> **Reading text**:
▽

Stephanie Zvan said...

Well said, sir. There was an excellent article in The Atlantic recently, too, which used the Jim Crow to highlight the poverty of "asking for it" excuse-making.

http://www.theatlantic.com/national/archive/2011/03/gender-jim-crow/73229/#

It's also worth considering that if someone does actually ask for real personal violence to be done to them, a civil society doesn't oblige. We generally consider the request a marker of mental illness, to be treated rather than aided in self-destruction.

Glendon Mellow said...

Thanks Stephanie! You raise some more good points.

And thanks for the link.

Marco Meredith said...

i keep trying to tell my self the muslim religion does not breed insanity like the media makes it out to do and the news makes it appear to do so but when you see things like this you cant help but wonder if their stairs go all the way to the top...

△

> **What is asked**: Write the next part of the comment thread, picking up after its last line.

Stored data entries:
▽

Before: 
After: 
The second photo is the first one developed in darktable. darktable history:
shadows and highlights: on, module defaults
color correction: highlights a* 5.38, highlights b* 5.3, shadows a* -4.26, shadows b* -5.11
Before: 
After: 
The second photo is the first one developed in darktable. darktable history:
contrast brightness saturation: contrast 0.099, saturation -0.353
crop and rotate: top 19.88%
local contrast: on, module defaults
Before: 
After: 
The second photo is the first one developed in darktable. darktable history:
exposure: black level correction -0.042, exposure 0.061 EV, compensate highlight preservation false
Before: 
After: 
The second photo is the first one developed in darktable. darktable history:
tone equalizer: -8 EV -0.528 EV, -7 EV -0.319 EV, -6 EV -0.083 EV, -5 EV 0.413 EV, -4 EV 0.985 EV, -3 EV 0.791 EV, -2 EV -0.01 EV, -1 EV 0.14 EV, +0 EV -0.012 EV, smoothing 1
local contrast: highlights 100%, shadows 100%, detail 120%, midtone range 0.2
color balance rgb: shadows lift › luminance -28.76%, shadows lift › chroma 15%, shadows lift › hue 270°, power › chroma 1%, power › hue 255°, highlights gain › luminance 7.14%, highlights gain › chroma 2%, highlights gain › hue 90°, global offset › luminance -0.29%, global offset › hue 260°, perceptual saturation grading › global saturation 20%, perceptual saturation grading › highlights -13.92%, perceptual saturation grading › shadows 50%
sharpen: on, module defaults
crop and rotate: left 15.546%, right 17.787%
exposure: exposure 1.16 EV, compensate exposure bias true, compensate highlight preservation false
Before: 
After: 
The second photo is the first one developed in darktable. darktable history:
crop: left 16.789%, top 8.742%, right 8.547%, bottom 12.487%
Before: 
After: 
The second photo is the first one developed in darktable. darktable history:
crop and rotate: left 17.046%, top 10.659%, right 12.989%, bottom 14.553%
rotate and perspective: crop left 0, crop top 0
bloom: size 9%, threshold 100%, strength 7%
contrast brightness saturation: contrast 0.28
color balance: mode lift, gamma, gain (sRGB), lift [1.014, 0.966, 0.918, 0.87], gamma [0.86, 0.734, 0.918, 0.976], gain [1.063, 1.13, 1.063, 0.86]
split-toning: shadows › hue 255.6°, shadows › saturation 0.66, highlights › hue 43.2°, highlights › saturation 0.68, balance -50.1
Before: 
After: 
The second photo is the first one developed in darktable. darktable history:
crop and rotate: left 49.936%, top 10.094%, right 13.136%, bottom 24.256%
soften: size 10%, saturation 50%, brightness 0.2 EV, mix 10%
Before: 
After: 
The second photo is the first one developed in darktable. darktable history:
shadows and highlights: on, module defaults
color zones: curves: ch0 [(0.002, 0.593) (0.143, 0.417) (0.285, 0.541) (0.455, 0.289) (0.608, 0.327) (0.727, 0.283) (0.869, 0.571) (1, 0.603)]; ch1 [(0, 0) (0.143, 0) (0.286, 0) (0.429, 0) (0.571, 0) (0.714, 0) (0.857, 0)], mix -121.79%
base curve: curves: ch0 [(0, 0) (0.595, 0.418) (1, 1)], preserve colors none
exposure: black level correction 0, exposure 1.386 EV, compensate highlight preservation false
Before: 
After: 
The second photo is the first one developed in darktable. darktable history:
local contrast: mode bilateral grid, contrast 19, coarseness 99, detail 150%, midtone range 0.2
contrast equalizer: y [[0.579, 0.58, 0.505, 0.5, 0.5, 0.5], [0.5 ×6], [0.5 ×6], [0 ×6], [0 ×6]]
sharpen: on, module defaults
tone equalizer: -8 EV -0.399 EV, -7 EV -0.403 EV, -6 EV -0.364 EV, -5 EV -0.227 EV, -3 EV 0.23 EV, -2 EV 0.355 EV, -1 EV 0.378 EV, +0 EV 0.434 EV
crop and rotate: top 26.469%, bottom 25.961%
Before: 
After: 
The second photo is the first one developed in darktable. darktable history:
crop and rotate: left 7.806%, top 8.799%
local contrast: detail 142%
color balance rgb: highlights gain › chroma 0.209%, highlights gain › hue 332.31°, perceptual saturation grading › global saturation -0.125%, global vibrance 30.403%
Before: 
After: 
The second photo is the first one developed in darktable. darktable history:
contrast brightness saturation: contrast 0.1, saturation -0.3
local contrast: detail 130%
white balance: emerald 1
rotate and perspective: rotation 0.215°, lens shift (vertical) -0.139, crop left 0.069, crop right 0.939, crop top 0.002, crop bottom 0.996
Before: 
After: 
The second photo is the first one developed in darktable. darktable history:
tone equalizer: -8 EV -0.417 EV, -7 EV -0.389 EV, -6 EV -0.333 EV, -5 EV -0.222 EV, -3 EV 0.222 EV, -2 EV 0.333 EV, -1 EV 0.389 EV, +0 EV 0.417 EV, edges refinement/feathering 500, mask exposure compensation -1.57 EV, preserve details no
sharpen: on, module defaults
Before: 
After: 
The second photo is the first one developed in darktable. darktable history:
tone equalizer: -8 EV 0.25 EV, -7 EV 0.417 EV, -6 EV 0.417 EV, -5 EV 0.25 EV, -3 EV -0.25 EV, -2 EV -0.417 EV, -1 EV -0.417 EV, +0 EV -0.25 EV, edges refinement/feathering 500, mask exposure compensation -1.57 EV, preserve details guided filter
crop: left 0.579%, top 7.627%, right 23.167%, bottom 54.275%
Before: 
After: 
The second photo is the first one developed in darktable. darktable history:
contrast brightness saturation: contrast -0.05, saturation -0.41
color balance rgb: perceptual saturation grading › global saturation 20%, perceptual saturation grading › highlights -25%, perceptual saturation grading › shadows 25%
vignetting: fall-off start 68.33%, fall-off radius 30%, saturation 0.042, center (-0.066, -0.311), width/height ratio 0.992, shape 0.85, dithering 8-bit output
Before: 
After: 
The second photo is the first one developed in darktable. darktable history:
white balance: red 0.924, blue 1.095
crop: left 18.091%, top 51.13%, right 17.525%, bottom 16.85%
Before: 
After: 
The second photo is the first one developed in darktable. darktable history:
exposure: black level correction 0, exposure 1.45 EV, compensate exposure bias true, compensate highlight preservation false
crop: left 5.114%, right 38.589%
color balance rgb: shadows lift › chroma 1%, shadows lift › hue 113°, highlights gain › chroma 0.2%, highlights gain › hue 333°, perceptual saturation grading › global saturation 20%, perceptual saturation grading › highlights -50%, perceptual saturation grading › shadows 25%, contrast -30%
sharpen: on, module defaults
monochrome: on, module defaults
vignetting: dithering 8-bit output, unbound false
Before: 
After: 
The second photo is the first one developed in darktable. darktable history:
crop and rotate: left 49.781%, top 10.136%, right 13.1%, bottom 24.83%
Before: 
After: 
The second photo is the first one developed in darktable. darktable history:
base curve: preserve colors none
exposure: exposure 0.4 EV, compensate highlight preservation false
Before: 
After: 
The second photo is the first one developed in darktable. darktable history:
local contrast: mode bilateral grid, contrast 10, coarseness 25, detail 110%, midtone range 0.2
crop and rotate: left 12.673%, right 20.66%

△

> **Exercise output**:
the bible says an eye for an eye, so burn a bible, no need to kill people over an expression of ones opinion.

Glendon Mellow said...

Actually Marco, "eye for an eye" predates the Bible by about 1700 years, and dates back to the earliest law ever discovered, Hammurabi's Code.

(Oh - but the Bible is what the Pastor believes in, gotcha)

I generally think eye for an eye is kind of barbaric, but in the case of speech or expression, it's often totally appropriate. Meet the political cartoon head on with another political cartoon.